1 Reply Latest reply on Jul 20, 2016 2:29 PM by patrickchew1234

    OpenCL newbie questions

    patrickchew1234

      I am trying to use the openCL examples in DirectGMA SDK 1.1.  The example itself compiles fine and works. I was trying to modify the OpenCL kernel code a bit to understand it, but I am finding weird behaviours. Things that should technically work doesn't seem to work. , so I don't know whether it's my understanding of OpenCL is faulty, or whether there's specific limitation on OpenCL for GPU kernel or maybe the SDK itself (aka maybe environment or stuff).  I generally get no error message when I do most of the below, which says the kernel compiles fine. It just doesn't work if I modified it as stated below (basically no output at all).

       

      // Modified kernel code which works

          const char* pKernelSrc = "__kernel void copyImage(__global uint* pData, int2 vDim)          \n \

                                    {                                                                                         \n \

                                          uint posX = get_global_id(0);                                                       \n \

                                          uint posY = get_global_id(1);                                                       \n \

                                          uint value4 = 0;                                                                    \n \

                                                                                                                              \n \

                                          value4 = pData[posY];                                      \n \

                                          pData[(posY * (vDim.y)) + posX]  = value4;                                      \n \

                                      } "; 

       

       

      .......

             m_clProcessedBuffer = clCreateBuffer(m_clCtx, CL_MEM_READ_WRITE, m_uiBufferSize, NULL, &nStatus);

             nStatus = clSetKernelArg(m_clKernel, 1, sizeof(cl_int2), (cl_int2*)&vDim);

       

          nStatus = clEnqueueNDRangeKernel(m_clCmdQueue,       //  Cmd Queue

                                             m_clKernel,       //  kernel

                                             2,                //  Work dimention >0  but less then 3

                                             NULL,             //  Global Work offset

                                             uiGlobalWorkSize, //  global work size

                                             NULL,//uiLoaclWorkSize,  //  Local work size

                                             0,                //  Num events in wait list

                                             NULL,             //  event in wait list

                                             NULL);             // events

       

      ///////////////////

      (1)    If I modify the value4 to
            value4=rgbaIn[posY] + 0xffff ; // this works
            value4=rgbaIn[posY]  & 0xffff  ; //  this doesn't work

            if (posX & 0x100) value4=rgbaIn[posY] ; // this works

          value4 = 0x55555555; // this doesn't work 

       

       

      (2) If I modify the input parameter from __global uint * rgbIn to __global uchar* rgbIn,  it doesn't work, even if I typecast it ..
              value4 = (uint) rgbIn[posY];  // doesn't work

      (3) The code doesn't work either if I just pass in the cl_mem I created from the clCreateBuffer without initializing the buffer with something from the host.

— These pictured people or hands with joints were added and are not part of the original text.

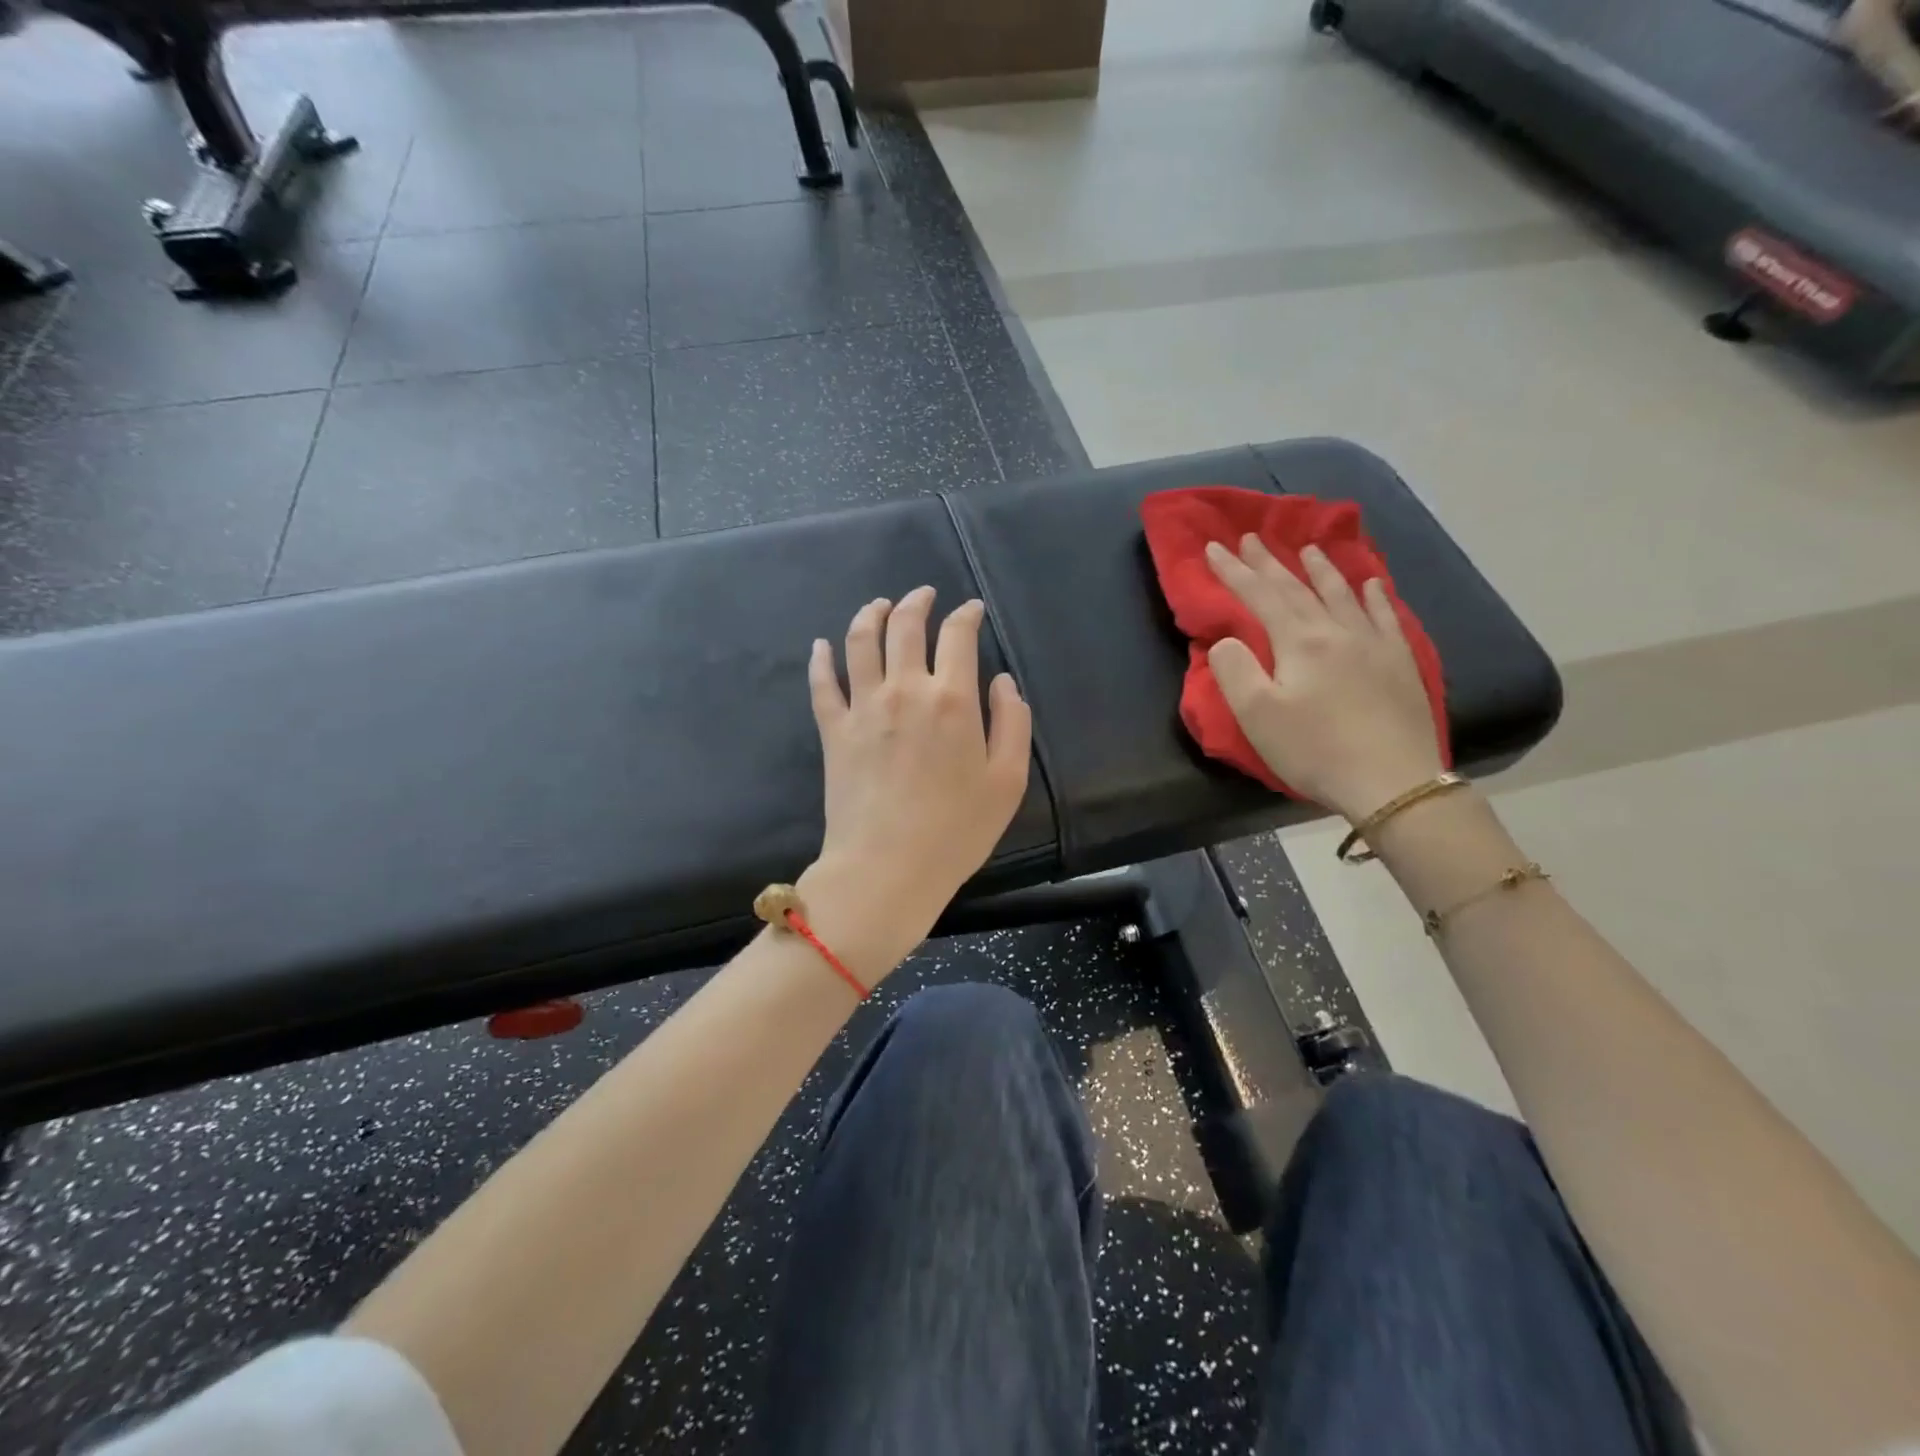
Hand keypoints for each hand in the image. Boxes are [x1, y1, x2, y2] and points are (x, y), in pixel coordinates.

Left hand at [799, 588, 1031, 980]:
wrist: (888, 868)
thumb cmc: (956, 831)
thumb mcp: (1008, 781)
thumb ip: (1013, 723)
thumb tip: (1002, 681)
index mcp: (952, 699)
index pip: (958, 636)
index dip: (966, 615)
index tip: (971, 610)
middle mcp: (905, 689)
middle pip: (905, 626)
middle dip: (917, 602)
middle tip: (923, 594)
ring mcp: (863, 707)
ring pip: (860, 642)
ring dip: (870, 615)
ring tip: (879, 605)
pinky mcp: (833, 730)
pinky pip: (822, 683)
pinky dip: (821, 658)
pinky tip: (822, 645)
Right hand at [1206, 536, 1443, 822]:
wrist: (1393, 781)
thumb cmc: (1315, 749)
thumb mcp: (1257, 715)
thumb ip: (1234, 670)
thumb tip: (1227, 640)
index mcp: (1300, 641)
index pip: (1260, 596)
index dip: (1234, 572)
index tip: (1215, 547)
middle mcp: (1338, 630)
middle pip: (1298, 588)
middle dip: (1270, 563)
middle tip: (1252, 538)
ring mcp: (1374, 644)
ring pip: (1342, 594)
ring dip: (1321, 570)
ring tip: (1308, 550)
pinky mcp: (1399, 663)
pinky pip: (1384, 616)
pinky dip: (1372, 595)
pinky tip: (1370, 584)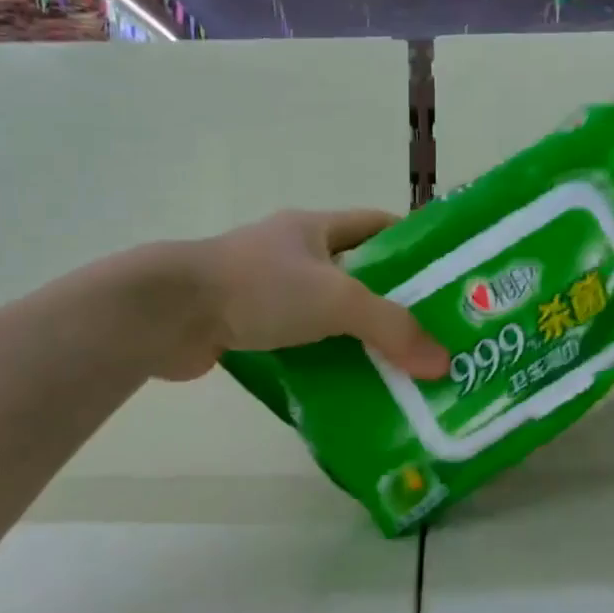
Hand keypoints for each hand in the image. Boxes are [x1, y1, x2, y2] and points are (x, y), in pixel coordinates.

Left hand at [156, 209, 449, 381]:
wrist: (167, 313)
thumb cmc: (259, 287)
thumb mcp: (337, 299)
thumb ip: (391, 327)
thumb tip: (442, 362)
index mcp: (315, 228)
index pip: (377, 225)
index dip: (412, 245)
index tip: (445, 278)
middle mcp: (292, 253)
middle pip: (355, 274)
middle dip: (391, 303)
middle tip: (430, 337)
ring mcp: (266, 291)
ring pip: (326, 314)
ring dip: (356, 339)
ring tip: (398, 369)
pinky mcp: (247, 326)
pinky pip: (299, 343)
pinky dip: (322, 361)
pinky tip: (347, 387)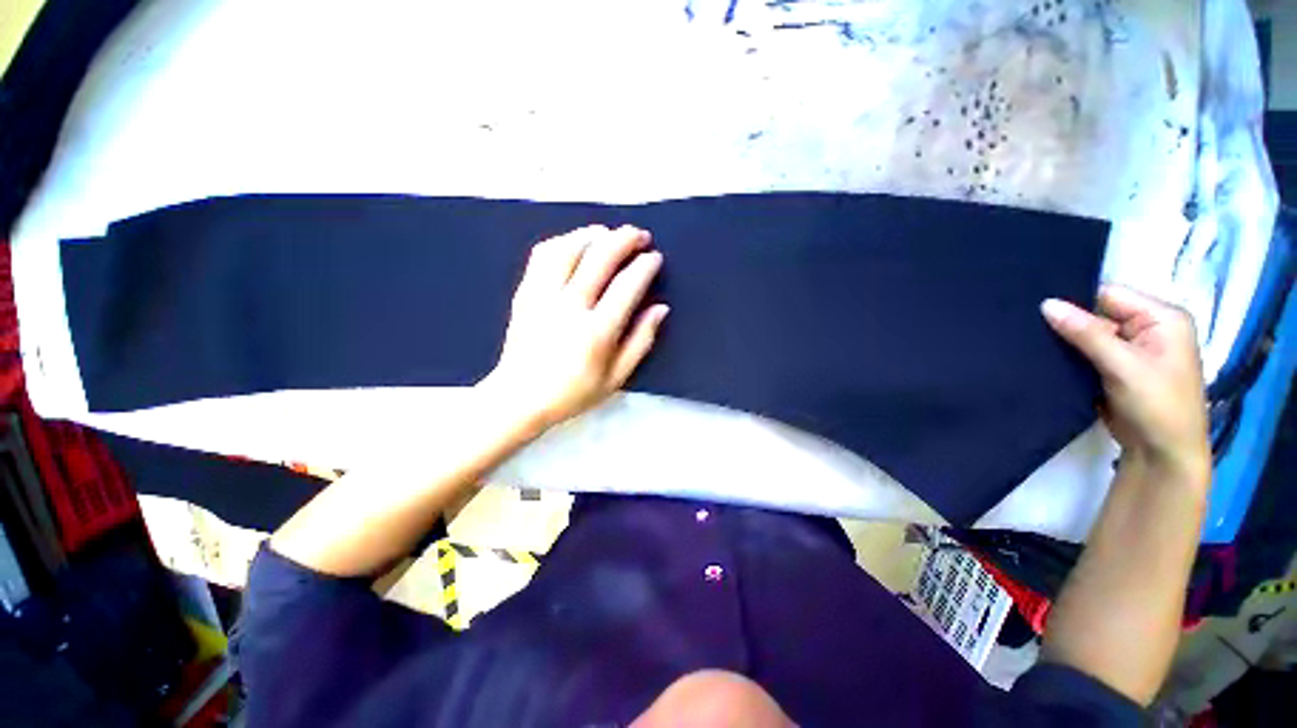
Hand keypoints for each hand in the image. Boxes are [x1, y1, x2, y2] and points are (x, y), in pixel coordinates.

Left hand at [479, 224, 668, 435]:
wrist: (519, 397)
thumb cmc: (573, 392)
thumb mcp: (616, 378)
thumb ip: (641, 341)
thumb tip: (661, 308)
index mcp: (596, 332)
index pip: (626, 286)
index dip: (644, 267)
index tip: (655, 257)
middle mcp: (569, 308)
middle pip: (600, 258)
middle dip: (625, 240)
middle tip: (640, 235)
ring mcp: (543, 296)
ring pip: (569, 249)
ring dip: (594, 234)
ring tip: (609, 233)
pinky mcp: (525, 292)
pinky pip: (543, 255)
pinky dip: (563, 241)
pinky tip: (576, 242)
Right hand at [1041, 285, 1209, 487]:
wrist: (1161, 455)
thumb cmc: (1156, 405)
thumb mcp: (1122, 366)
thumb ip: (1086, 333)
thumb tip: (1046, 304)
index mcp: (1162, 318)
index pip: (1110, 295)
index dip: (1075, 298)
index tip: (1035, 306)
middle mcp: (1149, 328)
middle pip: (1099, 313)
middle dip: (1068, 321)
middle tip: (1027, 324)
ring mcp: (1132, 349)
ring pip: (1089, 334)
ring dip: (1066, 340)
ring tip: (1030, 340)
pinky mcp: (1116, 368)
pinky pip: (1087, 352)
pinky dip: (1069, 354)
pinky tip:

I.E. . if I create a 1920x1080 sized buffer, and only initialize 16 bytes with a pattern from host memory with enqueueWriteBuffer, it seems that the kernel can only use the 16 bytes of that buffer. basically on a totally "white image", if the kernel takes the input and adds yellow to it, I only see the same amount of yellow (16 bytes worth) on the kernel output. If I increase the size of the enqueueWriteBuffer to copy 256 bytes, the kernel output will show 256bytes of yellow. Rest of the image is pure white..  Is this expected behavior ?  It's almost feels  like "something needs to be done to the buffer to load it in cache"  before kernel can use it.

       

          Are there some very strict limitations to OpenCL kernels for AMD-GPUs ?  I can't seem to find any information on any strict limitations.  Can anybody who's has written OpenCL code on AMDs GPUs using specifically just buffers from GPU-memry, and ideally DirectGMA 1.1 SDK help shed some light on my questions above  The DirectGMA 1.1 SDK is linked to the 2.91 OpenCL SDK. I would like to know/understand whether the above is supposed to work or not. I am testing this with FirePro 7100 board with 16.15.2001 drivers on Windows 10

       

      - Patrick

       

       

       

       

        • Re: OpenCL newbie questions
          patrickchew1234

          I figured the issues. It's related to the top bit not being 0xFF in my tests ...  and as long as they are 0xFF it seems to work fine now. I was treating data as XRGB when doing my initial tests ... but I guess sample code was ARGB.

           

          Anyway, basically constant assignments was working, just that the results were "invisible" when rendered by OpenGL. Same thing with the & masks.

           

          I am I am not sure whether it's SDK related or what. I downloaded the 2.9 OpenCL SDK, and recompiled the OpenCL code with it, and now, I seem to be able to use cl_mem buffers as inputs without having to specifically initialize it with clEnqueueWriteBuffer() first .  Anyway, I got enough figured out now.